I don’t think the plain sense of the narrative there supports this view. It extends the version of events Rashi and other commentators provide about Abraham forestalling Yahweh’s overtures to sacrifice Isaac by “playing dumb.” It’s a midrashic approach–and that’s fine. But let’s admit that the text doesn’t quite portray that episode as a negotiation.
Here, in the next Torah portion–Chayyei Sarah–we do have a negotiation: between Abraham and the Hittites for a site to bury Sarah. And it’s not the first negotiation in the narrative of Abraham–remember, Abraham is portrayed as negotiating for Sodom and Gomorrah (“How about if there are forty good people”?).
And let’s be clear: Chayyei Sarah does show us a negotiation. As Professor James Kugel notes in his Traditions of the Bible, this is a story about the “niceties” of land negotiations and, perhaps, social status in the ancient Middle East.
We don’t get much lead-up; the text tells us that Sarah dies, and Abraham comes to bury her and mourn her. He looks to find a burial site (Gen. 23:8-16; the translation is mine, and focuses more on the literary sense of things than a literal translation):
Then Abraham arose from where his deceased relative was, and spoke to the Hittites: “I am a stranger, a squatter among you. Give me an interest in a grave among you so that I may bury my dead relative.” The Hittites answered Abraham; they said to him, “Hear us: My Lord, you are a prince of god among us. Bury your deceased relative in any of your choice of our graves. No man among us will withhold his grave from you for the purpose of burying your deceased.”
But Abraham arose and bowed to the people of the land–the Hittites–and spoke with them. “If you are willing to let my relative be buried, then hear me: meet on my behalf with Efron, son of Tzohar, so that he will give me the Cave of Machpelah, which belongs to him–it is within his fields. Let him sell it to me for its full value, so that it will be among you as a burial plot.”
As it happened, Efron was sitting among the Hittites. And Efron the Hittite answered Abraham so that all the Hittites could hear, for the benefit of all those who were coming to the gate of the city: “No, my lord, hear me: I am giving you the field, and the cave that is in it is yours–I am giving it to you. As far as all my people are concerned, I am giving it to you; bury your dead.”
Yet Abraham bowed before the people of the land, and spoke to Efron so that all the people of the land could hear: “No, you must listen to me: I will give you the value of the field.

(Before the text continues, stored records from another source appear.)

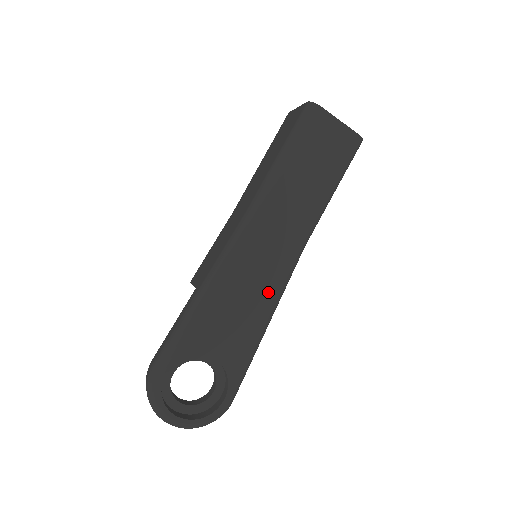
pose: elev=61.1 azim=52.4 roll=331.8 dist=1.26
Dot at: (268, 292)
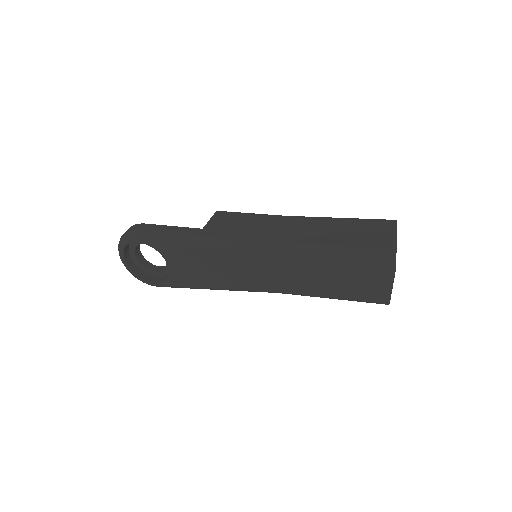
Dot at: (230, 282)
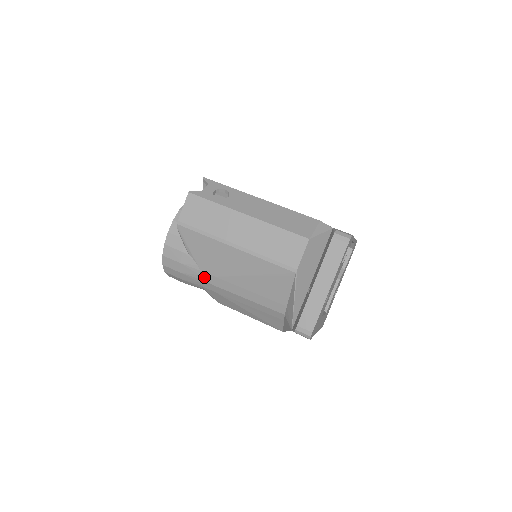
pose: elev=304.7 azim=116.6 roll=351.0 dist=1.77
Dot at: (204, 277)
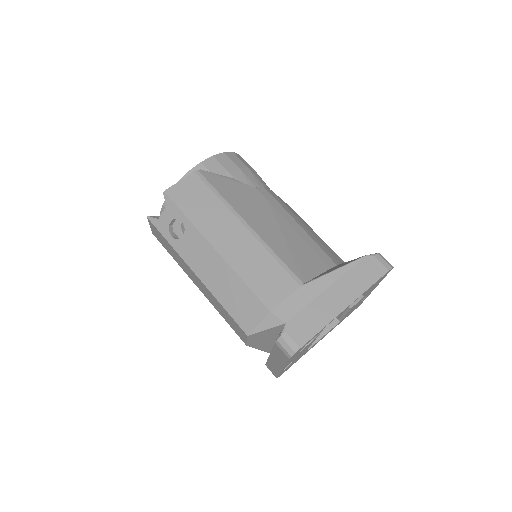
Dot at: occluded
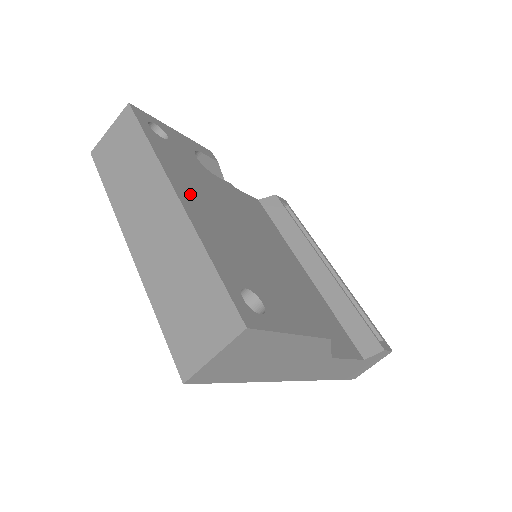
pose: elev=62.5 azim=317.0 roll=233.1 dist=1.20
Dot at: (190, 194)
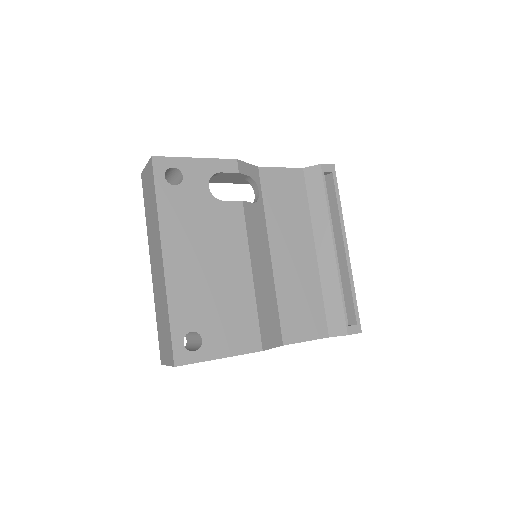
Dot at: (178, 250)
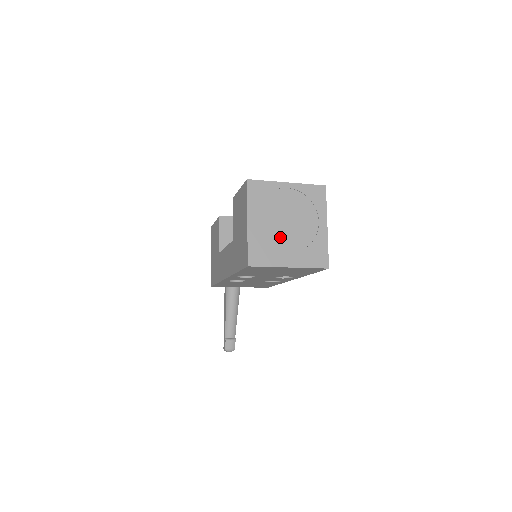
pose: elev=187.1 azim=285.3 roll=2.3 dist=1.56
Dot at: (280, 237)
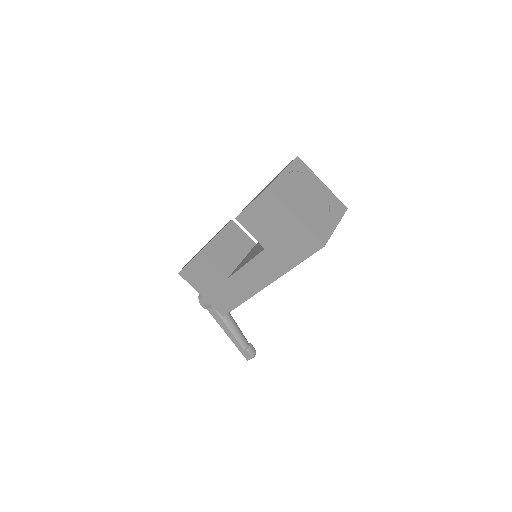
Dot at: (315, 211)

Take it from home, and then I will bury my dead there.” Then Efron answered Abraham, saying to him, “My lord, hear me: What is four hundred shekels of silver between you and me?Now, bury your dead.”

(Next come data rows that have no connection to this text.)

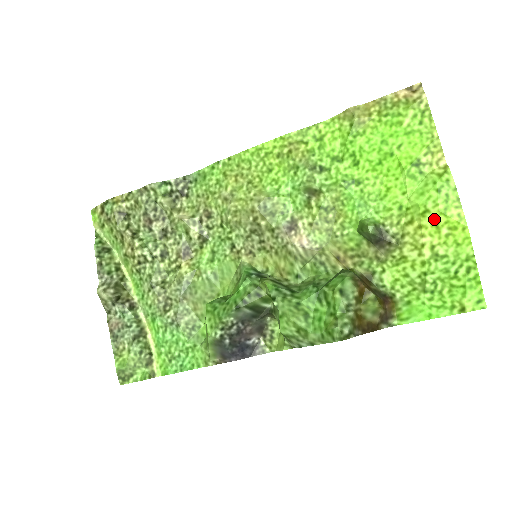
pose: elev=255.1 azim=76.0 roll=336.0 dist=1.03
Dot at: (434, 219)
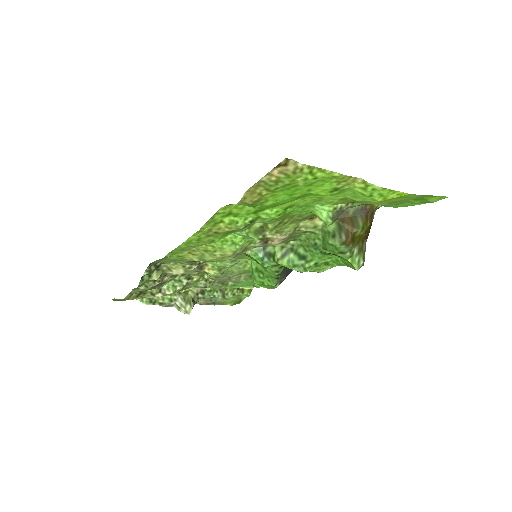
Dot at: occluded
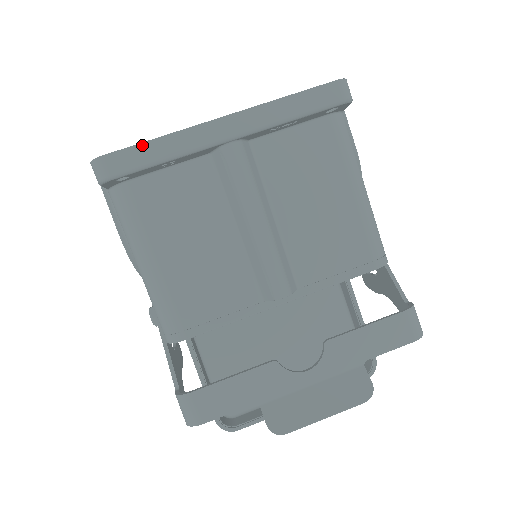
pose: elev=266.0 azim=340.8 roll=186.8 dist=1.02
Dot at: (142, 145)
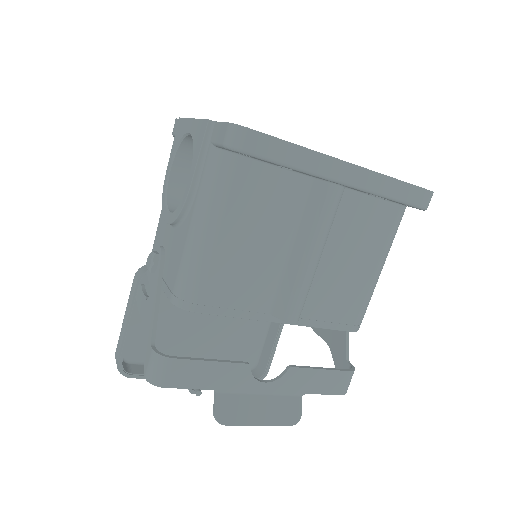
Dot at: (283, 142)
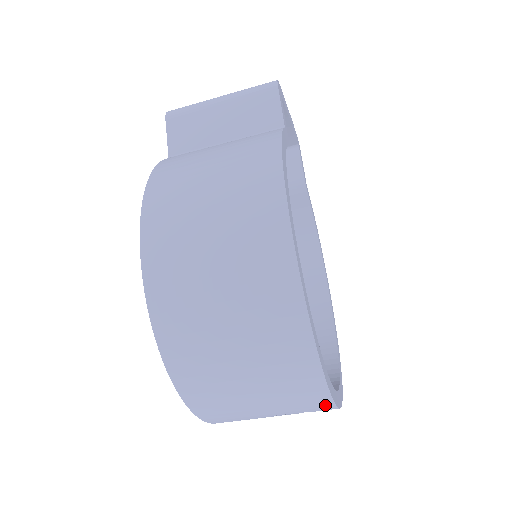
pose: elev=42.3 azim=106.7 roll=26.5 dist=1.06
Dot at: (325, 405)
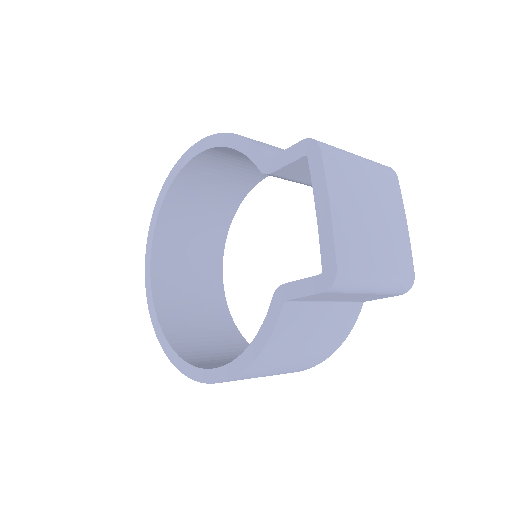
Dot at: occluded
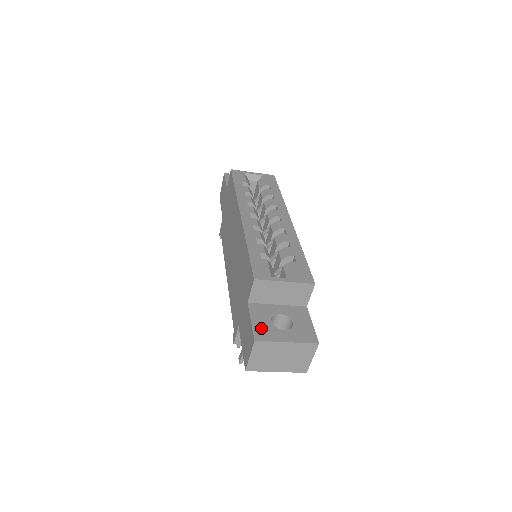
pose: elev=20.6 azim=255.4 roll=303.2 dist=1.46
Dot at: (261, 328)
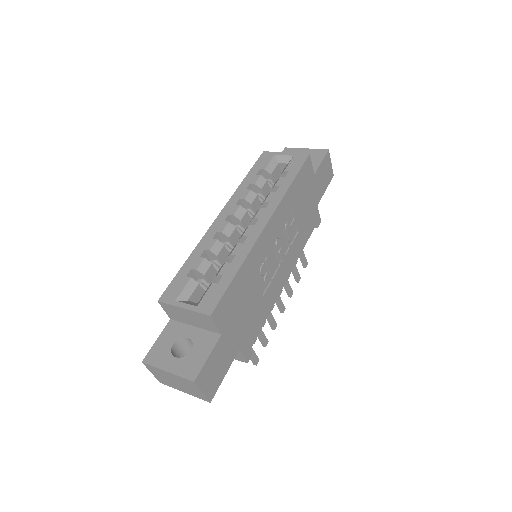
Dot at: (158, 350)
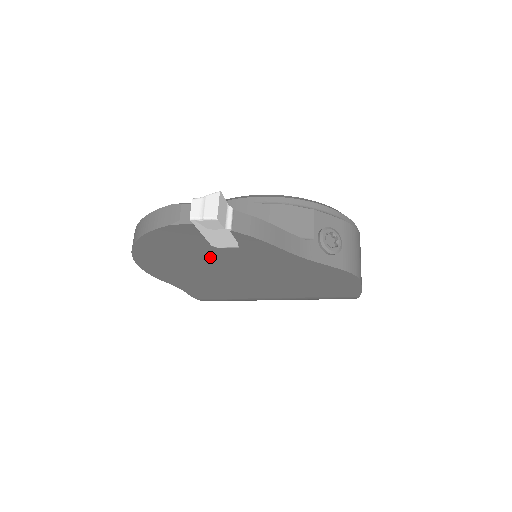
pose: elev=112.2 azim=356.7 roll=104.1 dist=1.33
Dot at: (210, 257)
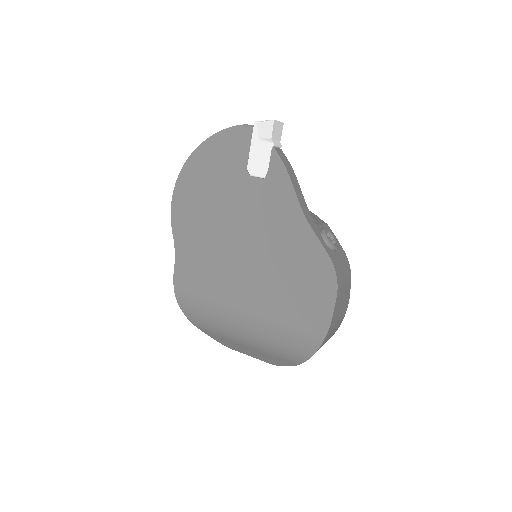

Finally, Abraham heeded Efron. So Abraham weighed out for Efron the price that he had specified to the Hittites–four hundred shekels of silver, the price of exchange for the transaction.
For the biblical authors, it’s clear that Abraham is understood as being able to negotiate. He does so here for the purchase of a cave. (Note that I’m interested in this as a literary text at the moment. We will leave to the side the historical question of whether the price the narrative claims Abraham paid was excessive, whether this is good-faith negotiation on either side, and what exactly Abraham can have been viewed to have purchased–let alone whether any of this matters to Israeli claims to Hebron in our own time!) He does so in the Sodom and Gomorrah episode for the preservation of the lives of the good and the bad.

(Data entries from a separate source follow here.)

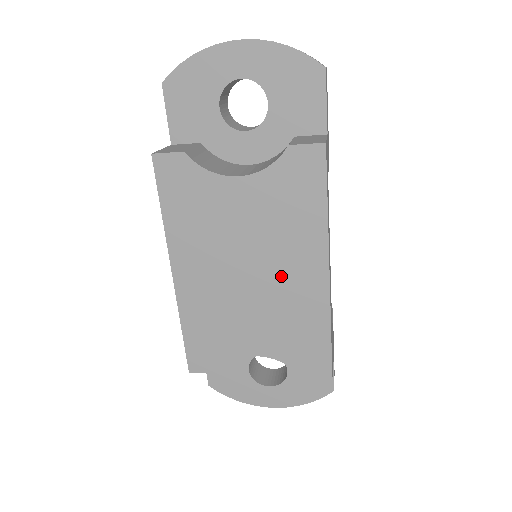
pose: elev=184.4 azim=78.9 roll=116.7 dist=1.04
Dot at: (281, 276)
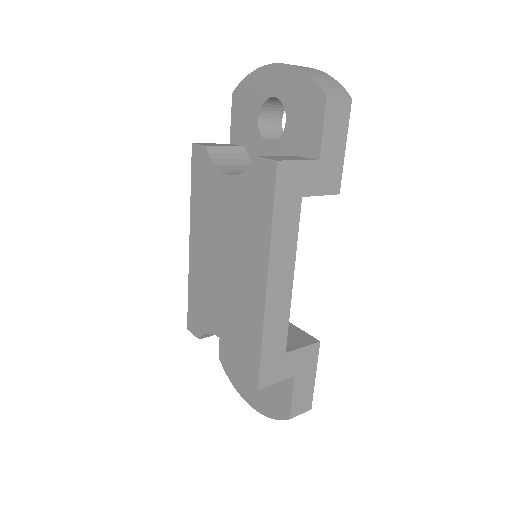
Dot at: (240, 273)
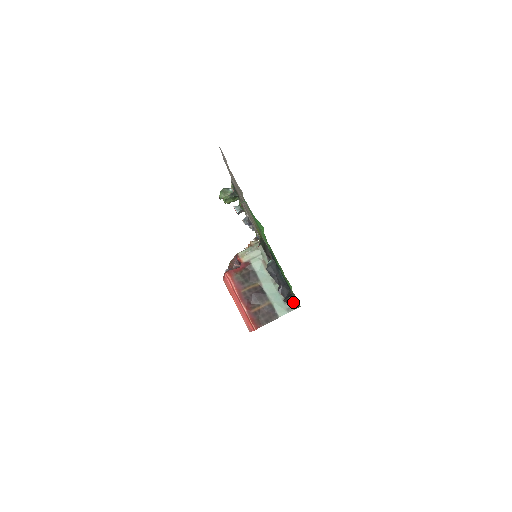
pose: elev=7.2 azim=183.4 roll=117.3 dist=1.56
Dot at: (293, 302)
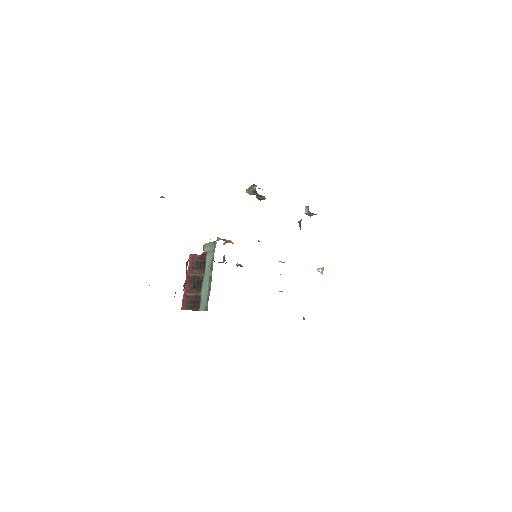
Dot at: occluded
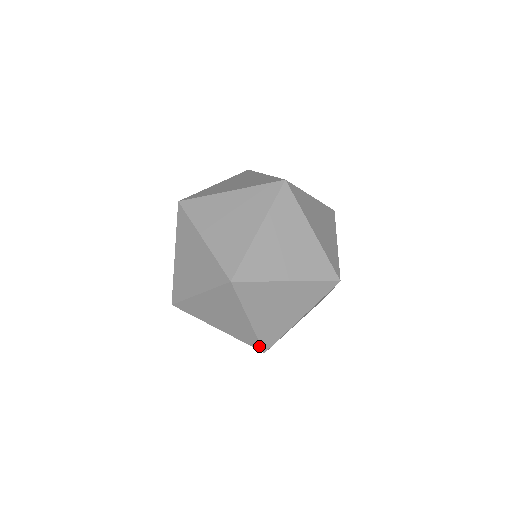
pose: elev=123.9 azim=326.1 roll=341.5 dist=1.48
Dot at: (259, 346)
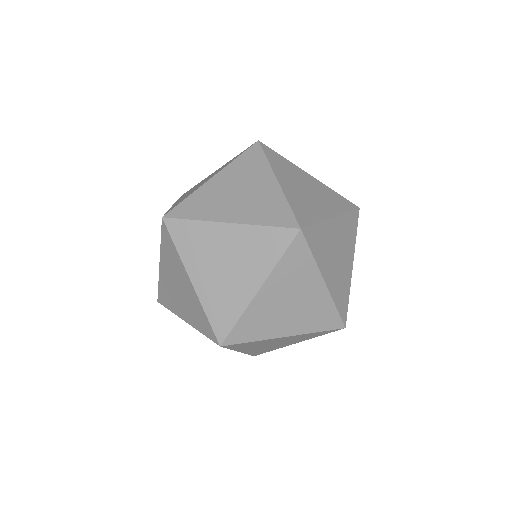
Dot at: occluded
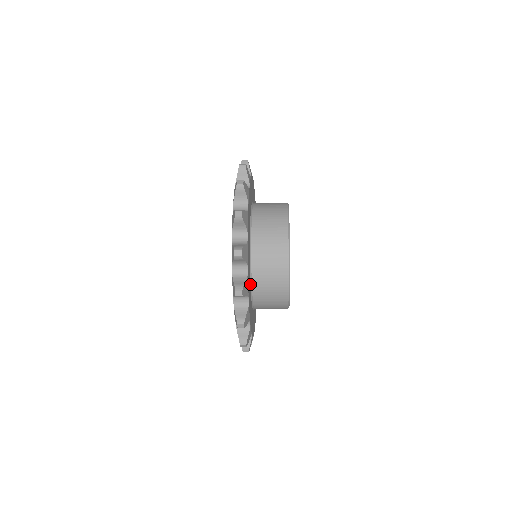
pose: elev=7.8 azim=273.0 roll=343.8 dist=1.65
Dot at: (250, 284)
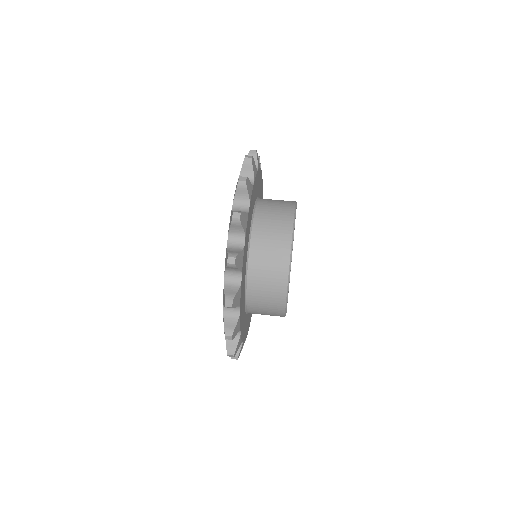
Dot at: occluded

There is no negotiation in the Akedah. Compliance in that story is simply assumed.
What kind of man, one wonders, negotiates for others’ lives, negotiates for a place to bury his wife, but won’t negotiate for the life of his child? There are a few different ways to look at this.
One is that Abraham isn’t portrayed as negotiating in the Akedah because it’s futile. Note that in the story, it’s no skin off Yahweh’s nose to allow negotiation over Sodom and Gomorrah because the negotiation would come to nothing anyway–there aren’t ten righteous people to save Sodom and Gomorrah. So one could do a d’rash that shows that Abraham knows where the limits are on negotiating with Yahweh; he can test a little when it doesn’t matter like in Sodom and Gomorrah, but when it does matter, Abraham falls in line.
You can do a different d’rash, which shows Abraham stalling. That’s the approach preserved in Rashi’s commentary, which pastes together a number of individual texts (various bits of Talmud and classic midrashic collections). It’s a bit more like a negotiation than the plain sense of the text or of the other midrashic approach I mentioned.
The most consistent way of viewing these series of transactions–Sodom and Gomorrah, the Akedah, and the negotiation for Machpelah–is simply to view them as what they are: myths in the classic sense, origin stories that do not on their face convey any actual facts.
Doing this has a significant benefit: it gets us past the need to idealize literary figures. We needn’t twist ourselves in knots to redeem Abraham’s conduct toward Isaac. And we needn’t twist ourselves in knots in a continual effort to renegotiate the meaning of the past for our own time in an effort to preserve some idealized morality that isn’t really in the texts and events we’re trying to save.
Sometimes literary figures are portrayed as acting badly. Sometimes ethical conduct is negotiable. But that doesn’t mean we need to leave our ethics hostage to the text.
The value of the text? That’s negotiable, too.